X_train, X_test, y_train, y_test = train_test_split(X, y, random_state=0)

# Initialize the MinMaxScaler to a [0, 5] range.
# YOUR CODE HERE
raise NotImplementedError()

# Fit on the training set and transform X_train. We expect X_train_
# to be a dataframe **just like** X_train, only scaled. 
# X_train_: pd.DataFrame = ...
# YOUR CODE HERE
raise NotImplementedError()

# Transform the test set.
# X_test_: pd.DataFrame = ...
# YOUR CODE HERE
raise NotImplementedError()

In [None]:
shape = str(X_train_.shape)
expected_hash = '6f696c7e30c15aae3f0fa4807b596cf15d28cadaf33602d8d20368f7ac921f26'
assert hashlib.sha256(shape.encode()).hexdigest() == expected_hash

columns = str(X_train_.columns.values)
expected_hash = 'c4e20218e7e33f0e771a608bb05ece0152f5a15fc6a0629b6c88cef7790fbfe1'
assert hashlib.sha256(columns.encode()).hexdigest() == expected_hash

shape = str(X_test_.shape)
expected_hash = 'aa2b4e3c1e358b4b9f21c2c86bbf1187020582395419f1a02a949d7a6efac9e4'
assert hashlib.sha256(shape.encode()).hexdigest() == expected_hash

columns = str(X_test_.columns.values)
expected_hash = 'c4e20218e7e33f0e771a608bb05ece0152f5a15fc6a0629b6c88cef7790fbfe1'
assert hashlib.sha256(columns.encode()).hexdigest() == expected_hash

## 9 Build a ColumnSelector transformer (graded)

There's a simple transformer that can be useful, from times to times, when modeling.

What we want is to build a transformer that returns the columns we select beforehand. 

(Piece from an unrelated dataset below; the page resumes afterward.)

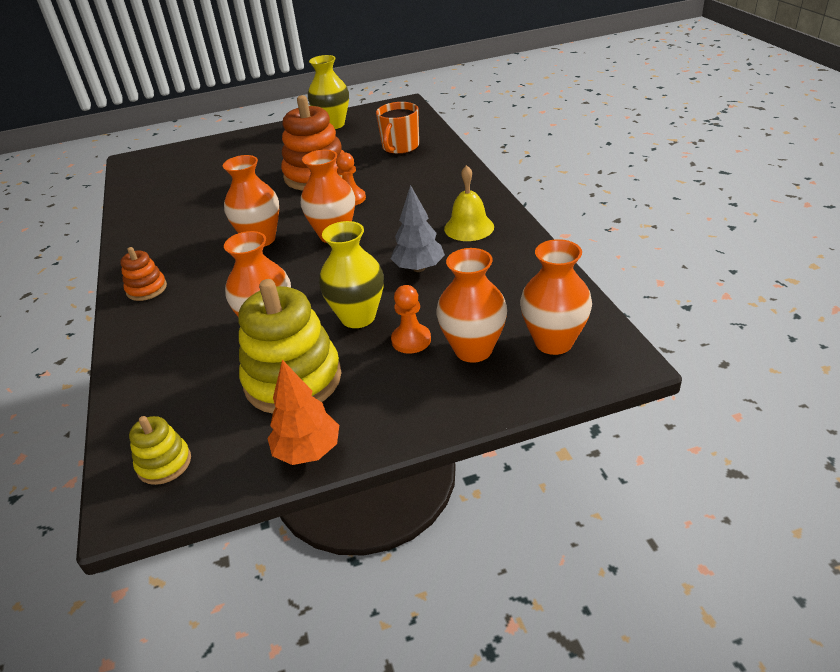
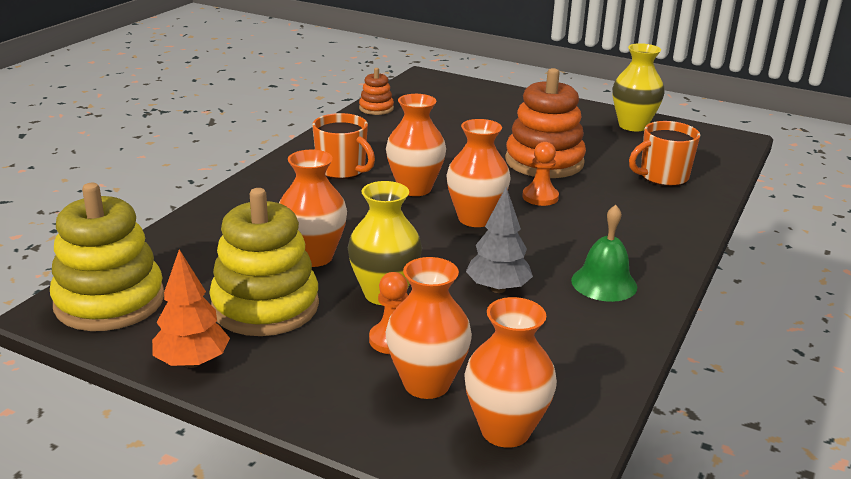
camera: 40 degrees right, 10 degrees down
orange stacking toy [120,247,167,301] -> orange stacking toy moved to [359,68,394,115]
yellow stacking toy [129,416,191,485] -> yellow stacking toy [50,183,164,331], size x2.03
yellow bell [444,165,494,241] -> green bell [571,205,637,302]
none -> orange mug [312,113,375,179]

This transformer could be used to determine what features go into modeling.

In [None]:
class ColumnSelector(BaseEstimator, TransformerMixin):
    # Implement the __init__ method.
    # Our ColumnSelector must be able to receive a parameter columns.
    # The default value for columns must be set to 'all', so we can
    # initialize it without any explicit parameters.
    # YOUR CODE HERE
    raise NotImplementedError()
        
    # There's no need for a fit method in this case, it does nothing.
    # We should be able to call fit without any explicit parameters.
    # Meaning: we should be able to call ColumnSelector.fit().
    # YOUR CODE HERE
    raise NotImplementedError()

    # Transform should return all columns if the parameter columns we
    # passed upon initialization is equal to 'all'. If a column or a
    # list of columns are passed, only those should be returned.
    # YOUR CODE HERE
    raise NotImplementedError()
        

cols = ['CRIM', 'DIS', 'INDUS', 'RM', 'DIS', 'TAX', 'B']
selector = ColumnSelector(columns=cols)
X_train__ = selector.fit_transform(X_train_)
X_test__ = selector.transform(X_test_)

In [None]:
assert(ColumnSelector())
assert(selector.fit())

shape = str(X_train__.shape)
expected_hash = '5d4f688e84beb21ec07f136c16a6cc11318d4f5de7b81bf0232e5282d9834123'
assert hashlib.sha256(shape.encode()).hexdigest() == expected_hash

columns = str(X_train__.columns.values)
expected_hash = '901009bce1feeeccadd8cd499664598ff9319641e55dcda17a650c13c0626604'
assert hashlib.sha256(columns.encode()).hexdigest() == expected_hash

shape = str(X_test__.shape)
expected_hash = '0aba1c19151f76aa2ecb00fd75be05c6f73860573972e967f3d1fe1c44ae2629'
assert hashlib.sha256(shape.encode()).hexdigest() == expected_hash

columns = str(X_test__.columns.values)
expected_hash = '901009bce1feeeccadd8cd499664598ff9319641e55dcda17a650c13c0626604'
assert hashlib.sha256(columns.encode()).hexdigest() == expected_hash

## 10 Building the pipeline (graded)

Finally, we want to use the two transformers together and run a linear regression on top.

In [None]:
# Create a pipeline including:
#   1 - 'selector', ColumSelector(columns=cols)
#   2 - 'min_max', MinMaxScaler() with same range as above
#   3 - 'model', LinearRegression
# YOUR CODE HERE
raise NotImplementedError()


pipeline.fit(X_train, y_train)
y_pred = pipeline.predict(X_test)

mse = mean_squared_error(y_test, y_pred)
mae = mean_absolute_error(y_test, y_pred)
print('MSE: {}'.format(mse))
print('MAE: {}'.format(mae))

In [None]:
assert type(pipeline) == Pipeline
assert type(pipeline.named_steps['selector']) == ColumnSelector
assert type(pipeline.named_steps['min_max']) == MinMaxScaler
assert pipeline.named_steps['min_max'].get_params()['feature_range'] == (0,5)
assert type(pipeline.named_steps['model']) == LinearRegression 

Exercises complete, congratulations! You are about to become a certified data wrangler.